◆ What you are asked to do
Pick out every line in the rows below that contains the word "voor", and copy each such line in full.

________

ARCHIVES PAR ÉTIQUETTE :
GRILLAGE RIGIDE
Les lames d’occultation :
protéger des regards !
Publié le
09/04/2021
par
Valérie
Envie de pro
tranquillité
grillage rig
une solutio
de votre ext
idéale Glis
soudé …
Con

________

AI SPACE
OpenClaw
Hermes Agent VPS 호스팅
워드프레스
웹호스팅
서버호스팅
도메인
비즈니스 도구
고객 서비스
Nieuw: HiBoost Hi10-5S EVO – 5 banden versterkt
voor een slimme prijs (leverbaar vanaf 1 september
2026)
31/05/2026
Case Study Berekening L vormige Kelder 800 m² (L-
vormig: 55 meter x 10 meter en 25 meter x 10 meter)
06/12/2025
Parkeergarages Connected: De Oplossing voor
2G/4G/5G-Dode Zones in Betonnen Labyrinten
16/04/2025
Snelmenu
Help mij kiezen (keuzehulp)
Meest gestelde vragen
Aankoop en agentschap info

________

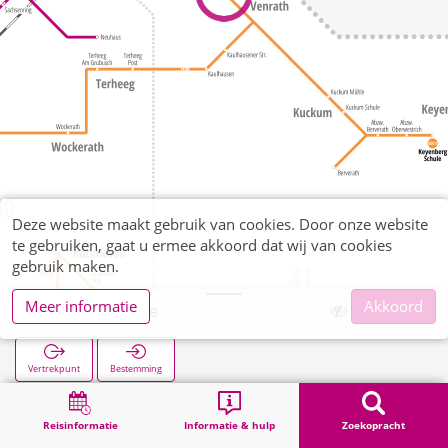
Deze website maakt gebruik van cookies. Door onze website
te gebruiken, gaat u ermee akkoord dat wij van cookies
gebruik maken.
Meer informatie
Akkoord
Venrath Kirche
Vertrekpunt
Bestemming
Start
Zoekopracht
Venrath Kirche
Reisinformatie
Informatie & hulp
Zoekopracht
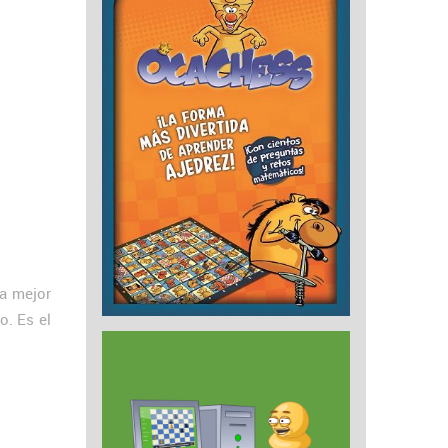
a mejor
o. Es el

________

◆ Written reply
voor een slimme prijs (leverbaar vanaf 1 september
Parkeergarages Connected: De Oplossing voor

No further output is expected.